プロなろ:日本からブラジルに留学する選手に何か伝えたいことはありますか?

笠井:ブラジルに行って、一度は絶対何かしらの壁にぶつかります。ホームシック、サッカーが通用しない、言葉の壁、自分が予想だにしていないことが、小さいことから大きいことまで。それを全部楽しむようにすることが大切だと思います。
それでも目標はブレないようにする。遠い目標と近い目標を常に持って、努力を続ける。

日本から留学に行くとインパクトあると思うんですが、ブラジルの財政っていうのは95%が貧しくて、5%が果てしないお金持ちという国です。その5%に入るために、唯一みんなに平等に与えられてるようなチャンスがサッカーなんです。

だからハングリーってだけじゃないっていうか、彼らのことを表すには、ハングリーよりももっと人生がかかってるような言葉が必要だと思う。

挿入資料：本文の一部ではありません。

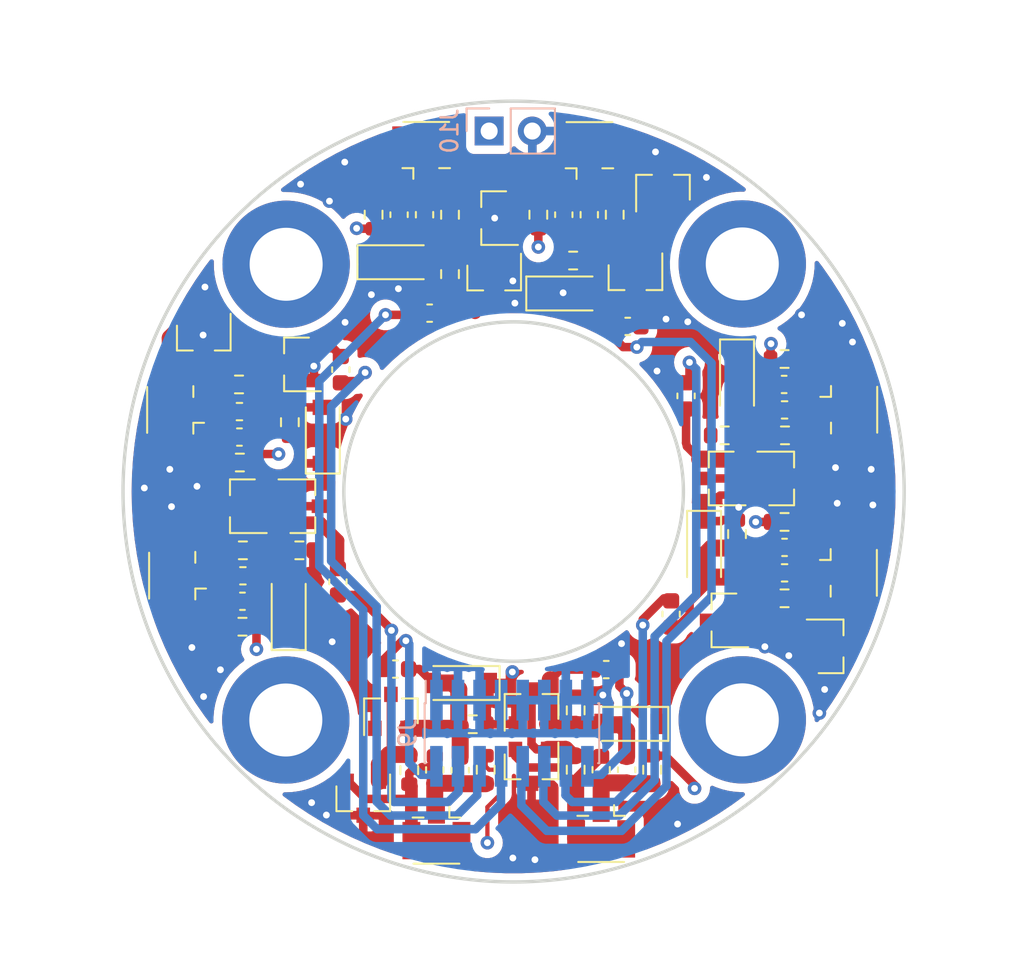
<source format=kicad_pcb>
(kicad_pcb (version 20211014) (generator pcbnew)

  (general
    (thickness 1.6)
  )

  (paper "A4")
  (layers
    (0 "F.Cu" signal)
    (1 "In1.Cu" signal)
    (2 "In2.Cu" signal)
    (31 "B.Cu" signal)
    (32 "B.Adhes" user "B.Adhesive")
    (33 "F.Adhes" user "F.Adhesive")
    (34 "B.Paste" user)
    (35 "F.Paste" user)
    (36 "B.SilkS" user "B.Silkscreen")
    (37 "F.SilkS" user "F.Silkscreen")
    (38 "B.Mask" user)
    (39 "F.Mask" user)
    (40 "Dwgs.User" user "User.Drawings")
    (41 "Cmts.User" user "User.Comments")
    (42 "Eco1.User" user "User.Eco1")
    (43 "Eco2.User" user "User.Eco2")
    (44 "Edge.Cuts" user)
    (45 "Margin" user)
    (46 "B.CrtYd" user "B.Courtyard")
    (47 "F.CrtYd" user "F.Courtyard")
    (48 "B.Fab" user)
    (49 "F.Fab" user)
  )

  (setup
    (pad_to_mask_clearance 0)
    (pcbplotparams
      (layerselection 0x00010fc_ffffffff)
      (disableapertmacros false)
      (usegerberextensions true)
      (usegerberattributes true)
      (usegerberadvancedattributes true)
      (creategerberjobfile true)
      (svguseinch false)
      (svgprecision 6)
      (excludeedgelayer true)
      (plotframeref false)
      (viasonmask false)
      (mode 1)
      (useauxorigin false)
      (hpglpennumber 1)
      (hpglpenspeed 20)
      (hpglpendiameter 15.000000)
      (dxfpolygonmode true)
      (dxfimperialunits true)
      (dxfusepcbnewfont true)
      (psnegative false)
      (psa4output false)
      (plotreference true)
      (plotvalue true)
      (plotinvisibletext false)
      (sketchpadsonfab false)
      (subtractmaskfromsilk false)
      (outputformat 1)
      (mirror false)
      (drillshape 0)
      (scaleselection 1)
      (outputdirectory "UFOPulse-output/")
    )
  )

  (net 0 "")
  (net 1 "Net-(C1-Pad1)")
  (net 2 "Net-(C2-Pad1)")
  (net 3 "Net-(C3-Pad1)")
  (net 4 "Net-(C4-Pad1)")
  (net 5 "Net-(C5-Pad1)")
  (net 6 "Net-(C6-Pad1)")
  (net 7 "Net-(C7-Pad1)")
  (net 8 "Net-(C8-Pad1)")
  (net 9 "Net-(C10-Pad2)")
  (net 10 "Net-(C10-Pad1)")
  (net 11 "Net-(C11-Pad1)")
  (net 12 "Net-(C12-Pad1)")
  (net 13 "Net-(C13-Pad1)")
  (net 14 "Net-(C14-Pad1)")
  (net 15 "Net-(C15-Pad1)")
  (net 16 "Net-(C16-Pad1)")
  (net 17 "GND")
  (net 18 "Net-(J1-Pad2)")
  (net 19 "Net-(J2-Pad2)")
  (net 20 "Net-(J3-Pad2)")
  (net 21 "Net-(J4-Pad2)")
  (net 22 "Net-(J5-Pad2)")
  (net 23 "Net-(J6-Pad2)")
  (net 24 "Net-(J7-Pad2)")
  (net 25 "Net-(J8-Pad2)")
  (net 26 "Net-(Q1-Pad3)")
  (net 27 "Net-(Q3-Pad3)")
  (net 28 "Net-(Q5-Pad3)")
  (net 29 "Net-(Q7-Pad3)")
  (net 30 "Net-(Q10-Pad1)")
  (net 31 "Net-(Q11-Pad3)")
  (net 32 "Net-(Q13-Pad3)")
  (net 33 "Net-(Q15-Pad3)")
  (net 34 "TRIG1")
  (net 35 "TRIG3")
  (net 36 "TRIG5")
  (net 37 "TRIG7")
  (net 38 "TRIG0")
  (net 39 "TRIG2")
  (net 40 "TRIG4")
  (net 41 "TRIG6")
  (net 42 "VCC")

  (footprint "Capacitor_SMD:C_0603_1608Metric" (layer "F.Cu") (at 135.6 94.6 180))

  (footprint "Capacitor_SMD:C_0603_1608Metric" (layer "F.Cu") (at 133.8 88.8 -90))

  (footprint "Capacitor_SMD:C_0603_1608Metric" (layer "F.Cu") (at 150.7 99.475 90))

  (footprint "Capacitor_SMD:C_0603_1608Metric" (layer "F.Cu") (at 156.475 98.8 180))

  (footprint "Capacitor_SMD:C_0603_1608Metric" (layer "F.Cu") (at 146 115.6))

  (footprint "Capacitor_SMD:C_0603_1608Metric" (layer "F.Cu") (at 133.585 115.57 180))

  (footprint "Capacitor_SMD:C_0603_1608Metric" (layer "F.Cu") (at 137.4 121.525 90))

  (footprint "Capacitor_SMD:C_0603_1608Metric" (layer "F.Cu") (at 130.37 97.93 -90))

  (footprint "Capacitor_SMD:C_0603_1608Metric" (layer "F.Cu") (at 124.4 101.9))

  (footprint "Capacitor_SMD:C_0603_1608Metric" (layer "F.Cu") (at 143.5 88.8 -90))

  (footprint "Capacitor_SMD:C_0603_1608Metric" (layer "F.Cu") (at 149.82 112.325 90))

  (footprint "Capacitor_SMD:C_0603_1608Metric" (layer "F.Cu") (at 156.5 108.4 180))

  (footprint "Diode_SMD:D_SOD-123" (layer "F.Cu") (at 133.6 91.6))

  (footprint "Diode_SMD:D_SOD-123" (layer "F.Cu") (at 153.7 98.4 -90))

  (footprint "Diode_SMD:D_SOD-123" (layer "F.Cu") (at 147.4 118.8 180))

  (footprint "Diode_SMD:D_SOD-123" (layer "F.Cu") (at 137.47 116.39 180))

  (footprint "Diode_SMD:D_SOD-123" (layer "F.Cu") (at 129.31 101.8 90))

  (footprint "Diode_SMD:D_SOD-123" (layer "F.Cu") (at 143.54 93.44))

  (footprint "Diode_SMD:D_SOD-123" (layer "F.Cu") (at 151.76 108.5 -90))

  (footprint "Connector_Coaxial:U.FL_Hirose_U.FL-R-SMT-1_Vertical" (layer "F.Cu") (at 135.4 85.169999 90))

  (footprint "Connector_Coaxial:U.FL_Hirose_U.FL-R-SMT-1_Vertical" (layer "F.Cu") (at 160.12 100.29))

  (footprint "Connector_Coaxial:U.FL_Hirose_U.FL-R-SMT-1_Vertical" (layer "F.Cu") (at 145.7 125.1 -90))

  (footprint "Connector_Coaxial:U.FL_Hirose_U.FL-R-SMT-1_Vertical" (layer "F.Cu") (at 136 125.2 -90))

  (footprint "Connector_Coaxial:U.FL_Hirose_U.FL-R-SMT-1_Vertical" (layer "F.Cu") (at 120.8 100.3 180))

  (footprint "Connector_Coaxial:U.FL_Hirose_U.FL-R-SMT-1_Vertical" (layer "F.Cu") (at 145.010001 85.18 90))

  (footprint "Connector_Coaxial:U.FL_Hirose_U.FL-R-SMT-1_Vertical" (layer "F.Cu") (at 160.1 109.9))

  (footprint "Inductor_SMD:L_0603_1608Metric" (layer "F.Cu") (at 135.299999 88.8 -90))

  (footprint "Inductor_SMD:L_0603_1608Metric" (layer "F.Cu") (at 156.5 100.3 180))

  (footprint "Inductor_SMD:L_0603_1608Metric" (layer "F.Cu") (at 145.7 121.5 90))

  (footprint "Inductor_SMD:L_0603_1608Metric" (layer "F.Cu") (at 135.9 121.512498 90))

  (footprint "Inductor_SMD:L_0603_1608Metric" (layer "F.Cu") (at 124.4 100.4))

  (footprint "Inductor_SMD:L_0603_1608Metric" (layer "F.Cu") (at 145 88.8 -90))

  (footprint "Package_TO_SOT_SMD:SOT-23" (layer "F.Cu") (at 139.4 92.5 -90))

  (footprint "Package_TO_SOT_SMD:SOT-23" (layer "F.Cu") (at 139.4 89 180))

  (footprint "Package_TO_SOT_SMD:SOT-23" (layer "F.Cu") (at 152.8 104.34 180))

  (footprint "Package_TO_SOT_SMD:SOT-23" (layer "F.Cu") (at 156.3 104.34))

  (footprint "Package_TO_SOT_SMD:SOT-23" (layer "F.Cu") (at 141.6 117.799999 90))

  (footprint "Package_TO_SOT_SMD:SOT-23" (layer "F.Cu") (at 141.6 121.3 -90))

  (footprint "Package_TO_SOT_SMD:SOT-23" (layer "F.Cu") (at 133.32 118.06 90))

  (footprint "Package_TO_SOT_SMD:SOT-23" (layer "F.Cu") (at 131.69 123.18 -90))

  (footprint "Package_TO_SOT_SMD:SOT-23" (layer "F.Cu") (at 127.79 97.62 180))

  (footprint "Package_TO_SOT_SMD:SOT-23" (layer "F.Cu") (at 122.3 96.04 -90))

  (footprint "Package_TO_SOT_SMD:SOT-23" (layer "F.Cu") (at 147.72 92.48 -90))

  (footprint "Package_TO_SOT_SMD:SOT-23" (layer "F.Cu") (at 149.34 87.21 90))

  (footprint "Package_TO_SOT_SMD:SOT-23" (layer "F.Cu") (at 152.96 112.7 180))

  (footprint "Package_TO_SOT_SMD:SOT-23" (layer "F.Cu") (at 159.21 114.23))

  (footprint "Resistor_SMD:R_0603_1608Metric" (layer "F.Cu") (at 132.3 88.8 -90))

  (footprint "Resistor_SMD:R_0603_1608Metric" (layer "F.Cu") (at 136.8 92.3 -90))

  (footprint "Resistor_SMD:R_0603_1608Metric" (layer "F.Cu") (at 136.800001 88.8 -90))

  (footprint "Resistor_SMD:R_0603_1608Metric" (layer "F.Cu") (at 156.5 97.3 180))

  (footprint "Resistor_SMD:R_0603_1608Metric" (layer "F.Cu") (at 152.975 101.8 180))

  (footprint "Resistor_SMD:R_0603_1608Metric" (layer "F.Cu") (at 156.525 101.8 180))

  (footprint "Resistor_SMD:R_0603_1608Metric" (layer "F.Cu") (at 148.700001 121.5 90))

  (footprint "Resistor_SMD:R_0603_1608Metric" (layer "F.Cu") (at 144.2 118 90))

  (footprint "Resistor_SMD:R_0603_1608Metric" (layer "F.Cu")
    (tedit 5F68FEEE) (tstamp 00000000-0000-0000-0000-0000602f9d4a)
    (at 144.2 121.5 90)
    (descr "Resistor SMD 0603 (1608 Metric), square (rectangular) end terminal, IPC_7351 nominal, (Body size source: IPC-SM-782 page 72, https://www.pcb-3d.com/wordpress/wp-content/uploads/ipc-sm-782a_amendment_1_and_2.pdf), generated with kicad-footprint-generator")
    (tags "resistor")
    (property "Sheetfile" "Pulser.kicad_sch")
    (property "Sheetname" "sheet60314B9A")
    (path "/00000000-0000-0000-0000-000060314b9e/00000000-0000-0000-0000-00006030ad73")
    (attr smd)
    (fp_text reference "R12" (at 5.7 -1 180) (layer "F.SilkS") hide
      (effects (font (size 1 1) (thickness 0.15)))
      (tstamp 382ca670-6ae8-4de6-90f9-f241d1337171)
    )
    (fp_text value "10k" (at 0 1.43 90) (layer "F.Fab")
      (effects (font (size 1 1) (thickness 0.15)))
      (tstamp 0e8f7fc0-2ef2-4b90-9c15-8a3a601ee459)
    )
    (fp_text user "${REFERENCE}" (at 0 0 90) (layer "F.Fab")
      (effects (font (size 0.4 0.4) (thickness 0.06)))
      (tstamp 309b3bff-19c8-41ec-a84d-63399c649f46)
    )
    (fp_line (start -0.237258 -0.5225) (end 0.237258 -0.5225) (layer "F.SilkS") (width 0.12) (tstamp cff34251-839c-4da9-a0ad-85d0fc4e32af))
    (fp_line (start -0.237258 0.5225) (end 0.237258 0.5225) (layer "F.SilkS") (width 0.12) (tstamp d5b800ca-1ab6-4b66-b5f7-2dda5658b504))
    (fp_line (start 1.48 0.73) (end -1.48 0.73) (layer "F.CrtYd") (width 0.05) (tstamp bd9595a
... [2254849 chars truncated]
</source>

もしサッカーで成功したら一家をずっと養える、そういう鬼気迫る、本当に人生がかかってるような言葉が必要です。

僕は高校を中退したので、中卒。今考えればなんてことないですが、日本で言えば弱者になりうるような方を選びました。だから、ある程度彼らの気持ちとかを体感させてもらえたかもしれません。

そうやって厳しい状況で這い上がって、トップに上がるともう全てが全然違います。成功ってこうやって勝ち取ってくんだなってリアルにわかります。

ブラジルでは芸能人よりサッカー選手のほうがもてはやされるぐらい、富も名誉も勝ち取れるのがサッカー。そういう意味では、やりがいは絶対あるし、日本からの留学生も、そうやってステップアップすることを夢見て、苦しさも楽しんで頑張ってもらいたいです。